__Data rows__:

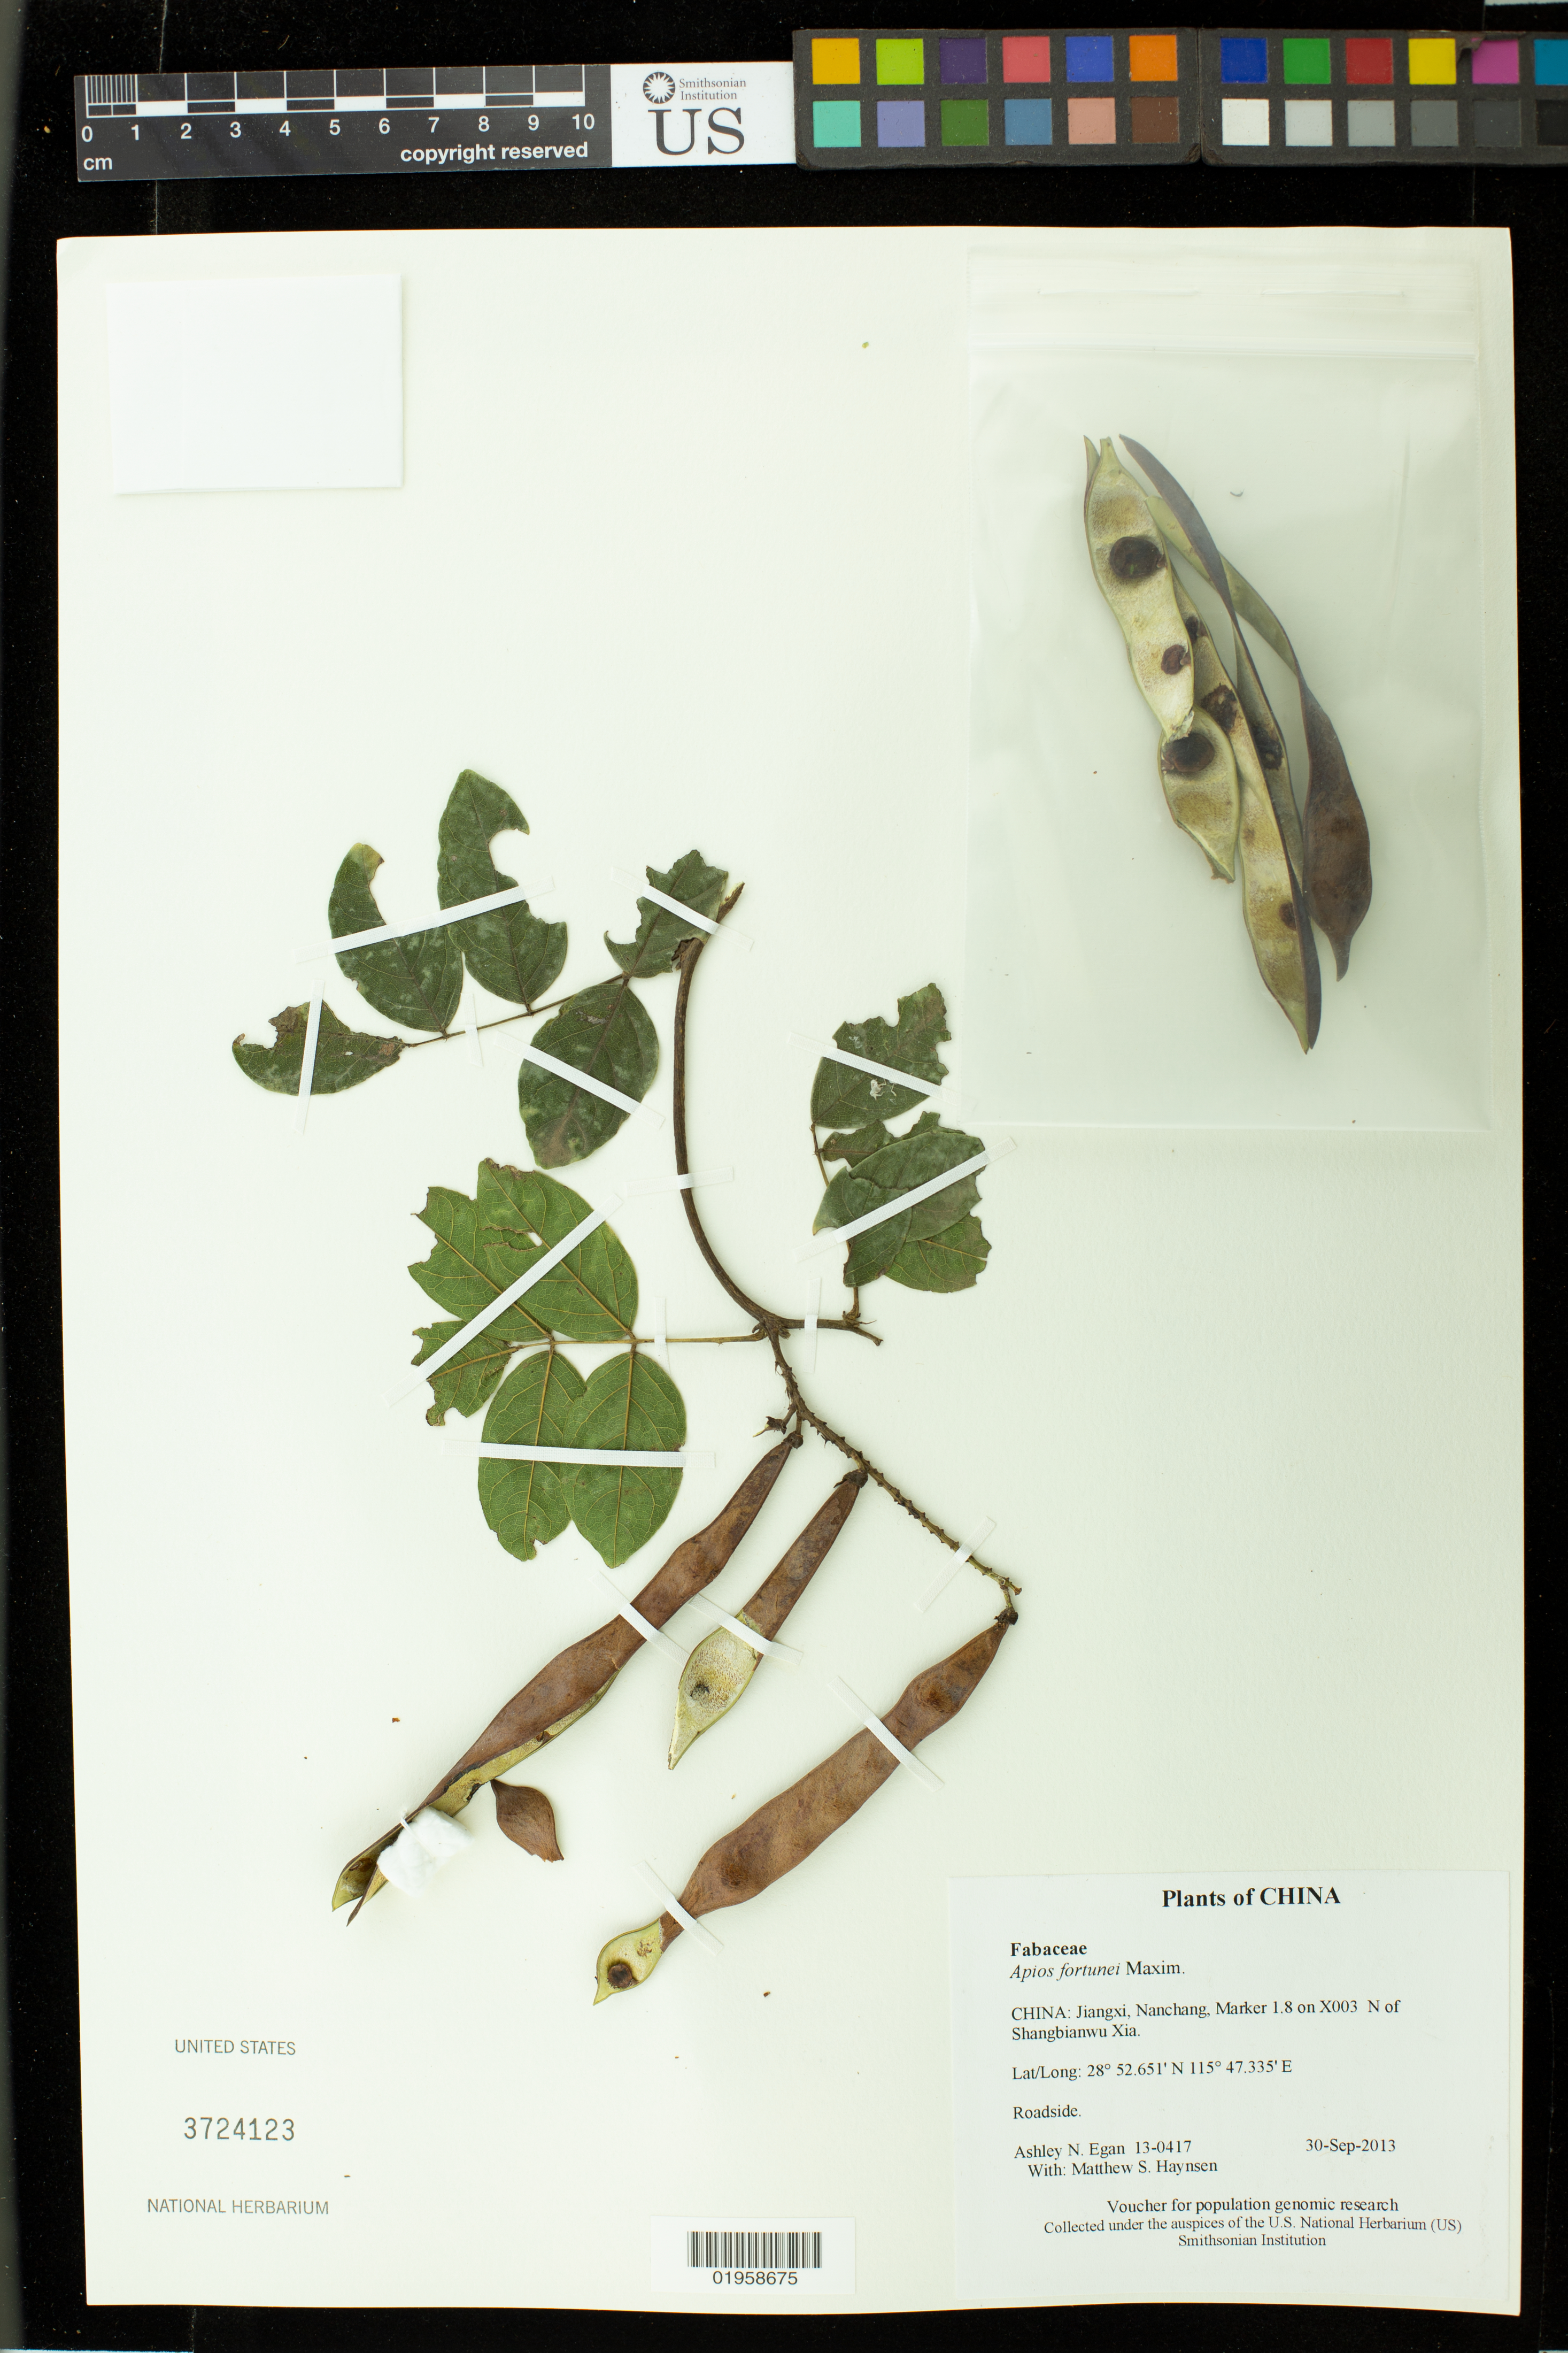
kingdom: Plantae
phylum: Tracheophyta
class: Magnoliopsida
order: Fabales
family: Fabaceae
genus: Apios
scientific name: Apios fortunei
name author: Maxim.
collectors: A. N. Egan & M. Hansen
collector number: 13-0417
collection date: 2013-09-30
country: China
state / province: Jiangxi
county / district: Nanchang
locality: Marker 1.8 on X003 in Meiling Forest Nature Preserve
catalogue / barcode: US 3724123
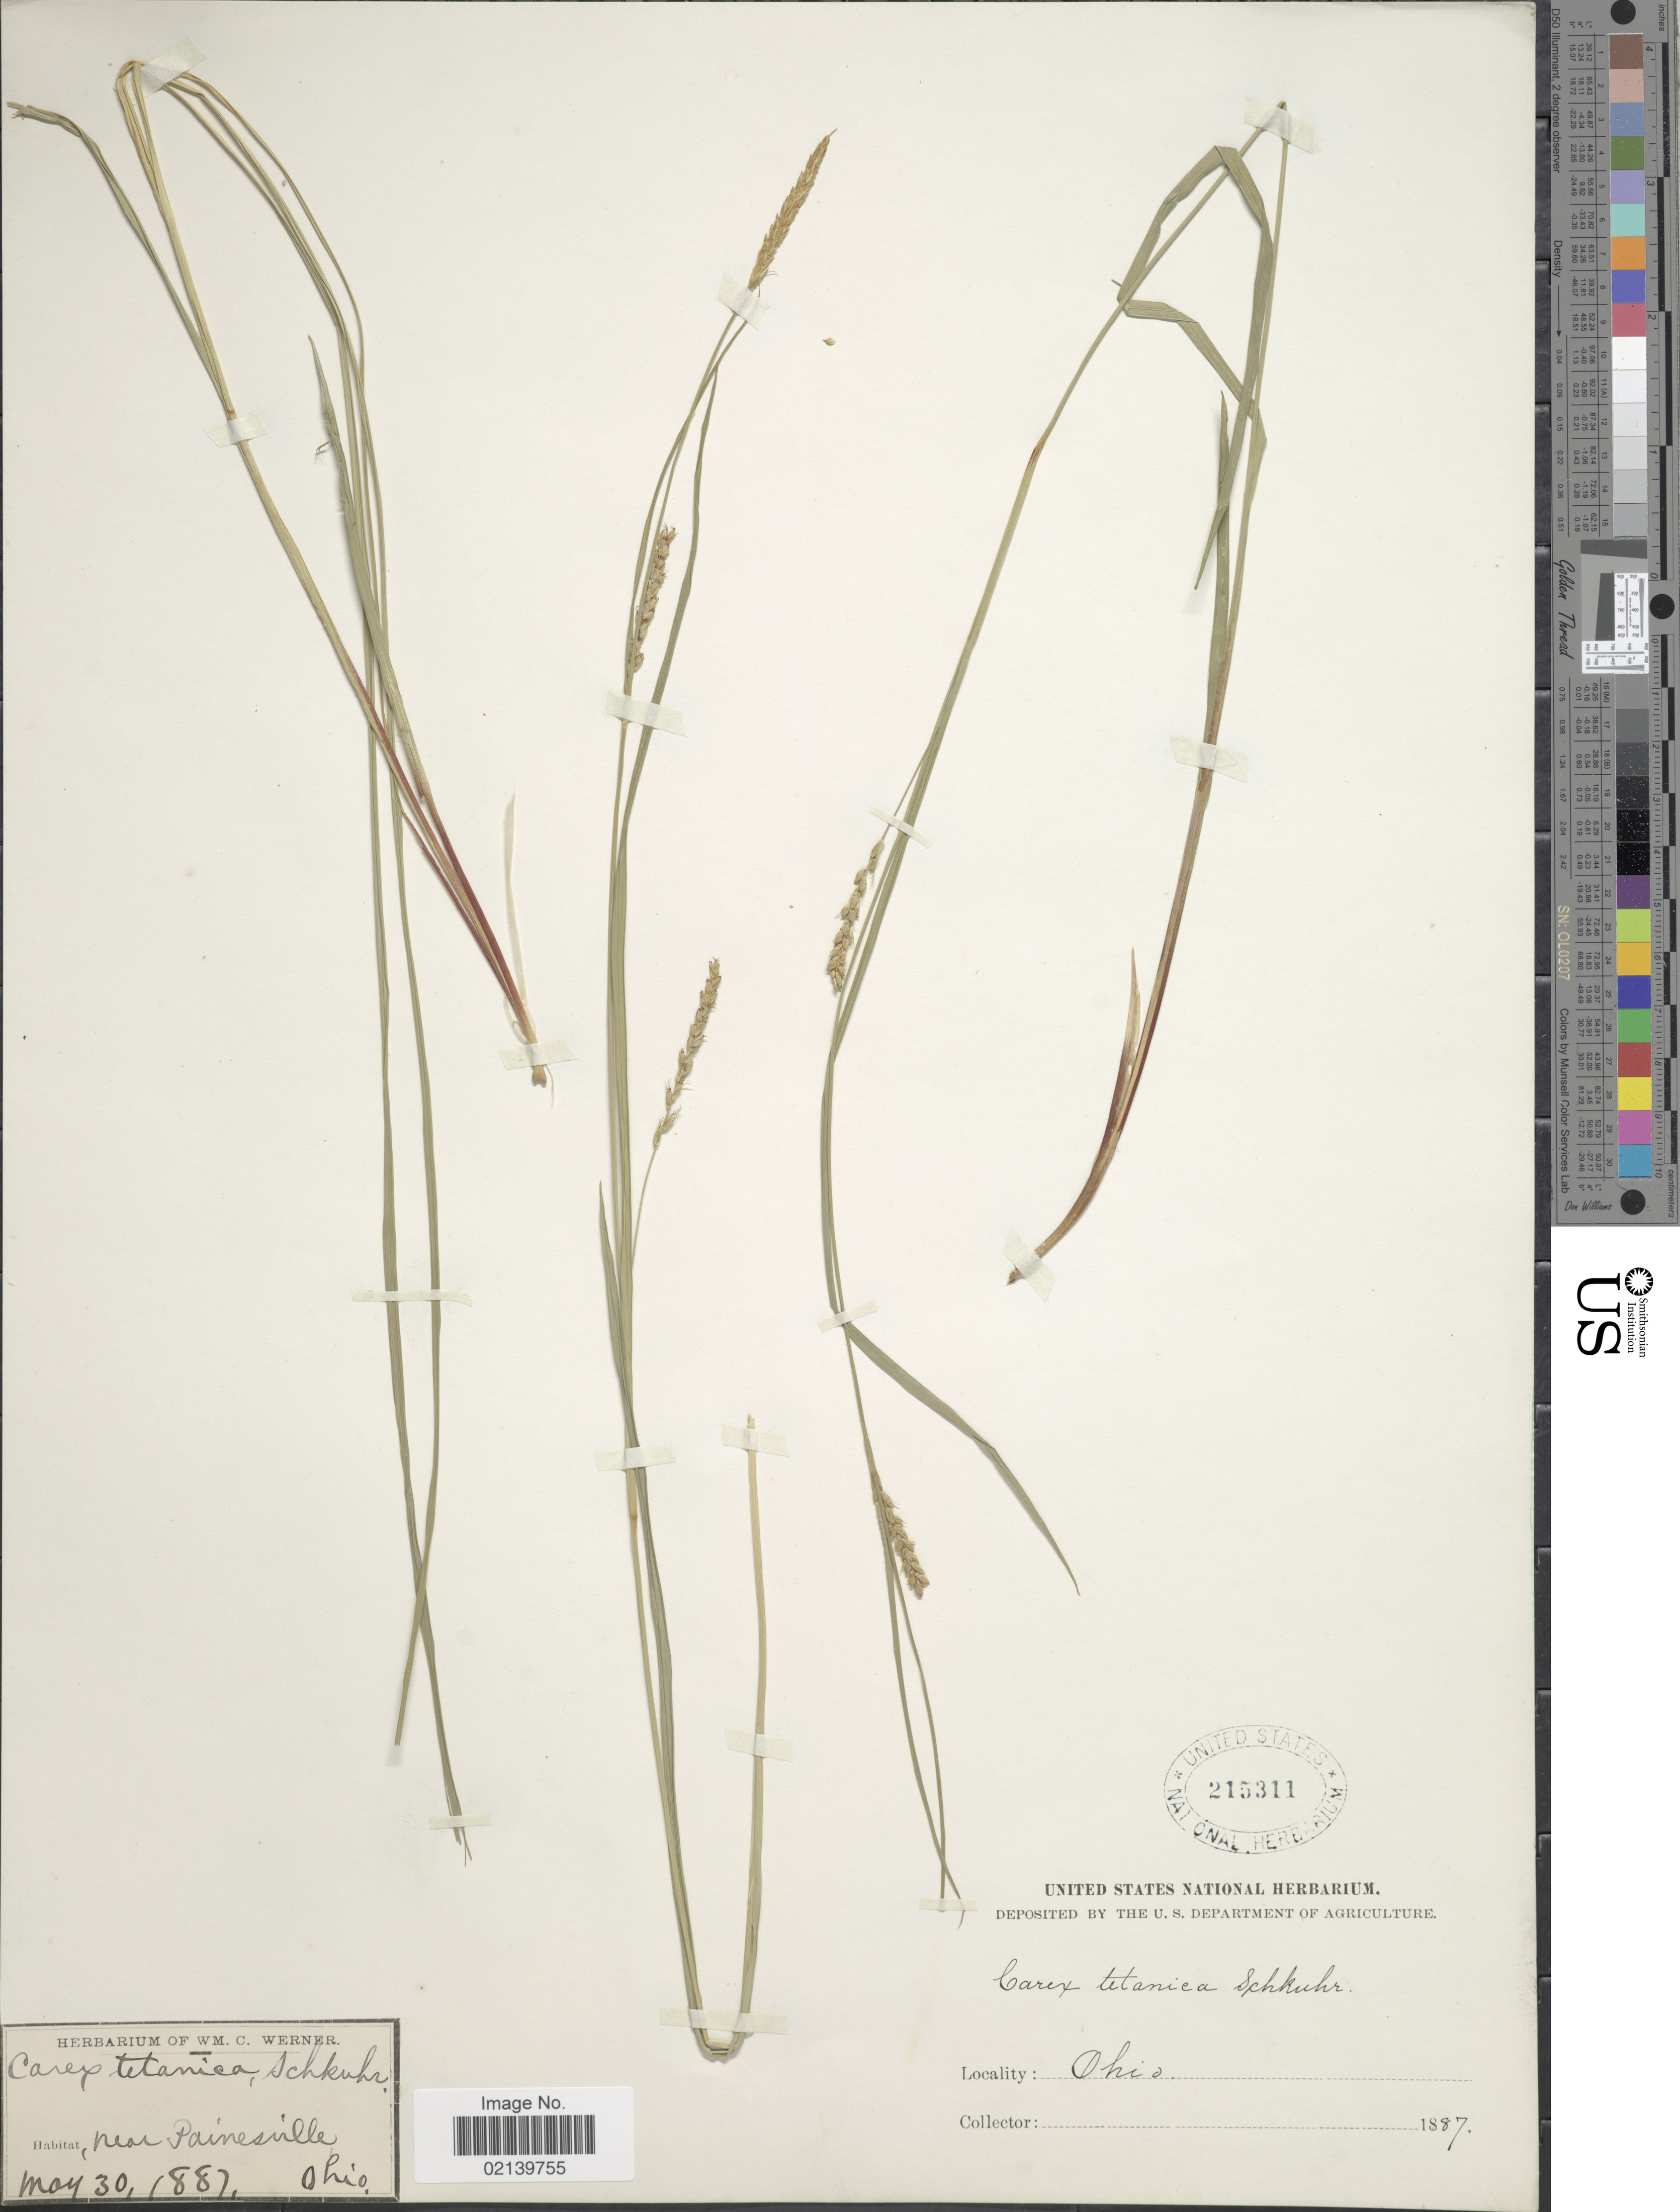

__Stated goal__: Extract every line of the records above word for word, leaving the pictures out of your answer.

__Complete answer__:
kingdom: Plantae
phylum: Tracheophyta
class: Magnoliopsida
order: Fabales
family: Fabaceae
genus: Apios
scientific name: Apios fortunei
name author: Maxim.
collectors: A. N. Egan & M. Hansen
collector number: 13-0417
collection date: 2013-09-30
country: China
state / province: Jiangxi
county / district: Nanchang
locality: Marker 1.8 on X003 in Meiling Forest Nature Preserve
catalogue / barcode: US 3724123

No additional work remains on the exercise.